Source data:

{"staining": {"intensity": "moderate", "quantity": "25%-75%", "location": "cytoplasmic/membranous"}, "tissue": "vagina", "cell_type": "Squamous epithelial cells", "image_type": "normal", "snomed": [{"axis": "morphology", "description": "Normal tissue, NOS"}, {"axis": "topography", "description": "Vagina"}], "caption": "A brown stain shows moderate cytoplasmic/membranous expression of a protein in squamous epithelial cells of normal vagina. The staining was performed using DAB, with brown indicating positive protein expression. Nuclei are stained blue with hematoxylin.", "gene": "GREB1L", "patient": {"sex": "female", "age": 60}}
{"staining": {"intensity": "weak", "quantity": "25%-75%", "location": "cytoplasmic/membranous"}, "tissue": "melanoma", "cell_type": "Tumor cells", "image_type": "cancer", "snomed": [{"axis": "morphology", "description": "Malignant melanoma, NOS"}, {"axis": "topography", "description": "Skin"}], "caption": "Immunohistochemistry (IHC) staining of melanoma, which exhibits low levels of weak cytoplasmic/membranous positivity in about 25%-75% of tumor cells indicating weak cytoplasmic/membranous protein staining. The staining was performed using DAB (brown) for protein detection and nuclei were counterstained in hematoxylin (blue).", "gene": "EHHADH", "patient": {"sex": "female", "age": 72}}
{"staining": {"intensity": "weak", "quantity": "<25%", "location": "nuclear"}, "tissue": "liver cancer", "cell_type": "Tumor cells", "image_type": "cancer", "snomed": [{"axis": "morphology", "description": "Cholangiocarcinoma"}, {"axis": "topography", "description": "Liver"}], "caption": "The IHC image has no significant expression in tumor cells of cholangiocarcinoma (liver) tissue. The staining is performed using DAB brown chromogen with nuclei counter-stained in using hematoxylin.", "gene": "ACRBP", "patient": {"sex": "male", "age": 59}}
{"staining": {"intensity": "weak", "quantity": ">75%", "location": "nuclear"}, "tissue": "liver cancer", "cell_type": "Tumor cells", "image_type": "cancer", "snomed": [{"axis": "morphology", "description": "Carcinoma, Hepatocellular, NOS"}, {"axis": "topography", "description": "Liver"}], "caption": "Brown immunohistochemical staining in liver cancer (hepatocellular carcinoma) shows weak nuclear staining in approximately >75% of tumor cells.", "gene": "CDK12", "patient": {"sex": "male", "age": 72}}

Assignment: Once you have read the material above, write all of it out again exactly.

Reply:
{"staining": {"intensity": "moderate", "quantity": "25%-75%", "location": "cytoplasmic/membranous"}, "tissue": "vagina", "cell_type": "Squamous epithelial cells", "image_type": "normal", "snomed": [{"axis": "morphology", "description": "Normal tissue, NOS"}, {"axis": "topography", "description": "Vagina"}], "caption": "A brown stain shows moderate cytoplasmic/membranous expression of a protein in squamous epithelial cells of normal vagina. The staining was performed using DAB, with brown indicating positive protein expression. Nuclei are stained blue with hematoxylin.", "gene": "GREB1L", "patient": {"sex": "female", "age": 60}}
{"staining": {"intensity": "weak", "quantity": "25%-75%", "location": "cytoplasmic/membranous"}, "tissue": "melanoma", "cell_type": "Tumor cells", "image_type": "cancer", "snomed": [{"axis": "morphology", "description": "Malignant melanoma, NOS"}, {"axis": "topography", "description": "Skin"}], "caption": "Immunohistochemistry (IHC) staining of melanoma, which exhibits low levels of weak cytoplasmic/membranous positivity in about 25%-75% of tumor cells indicating weak cytoplasmic/membranous protein staining. The staining was performed using DAB (brown) for protein detection and nuclei were counterstained in hematoxylin (blue).", "gene": "EHHADH", "patient": {"sex": "female", "age": 72}}
{"staining": {"intensity": "weak", "quantity": "<25%", "location": "nuclear"}, "tissue": "liver cancer", "cell_type": "Tumor cells", "image_type": "cancer", "snomed": [{"axis": "morphology", "description": "Cholangiocarcinoma"}, {"axis": "topography", "description": "Liver"}], "caption": "The IHC image has no significant expression in tumor cells of cholangiocarcinoma (liver) tissue. The staining is performed using DAB brown chromogen with nuclei counter-stained in using hematoxylin.", "gene": "ACRBP", "patient": {"sex": "male", "age": 59}}
{"staining": {"intensity": "weak", "quantity": ">75%", "location": "nuclear"}, "tissue": "liver cancer", "cell_type": "Tumor cells", "image_type": "cancer", "snomed": [{"axis": "morphology", "description": "Carcinoma, Hepatocellular, NOS"}, {"axis": "topography", "description": "Liver"}], "caption": "Brown immunohistochemical staining in liver cancer (hepatocellular carcinoma) shows weak nuclear staining in approximately >75% of tumor cells.", "gene": "CDK12", "patient": {"sex": "male", "age": 72}}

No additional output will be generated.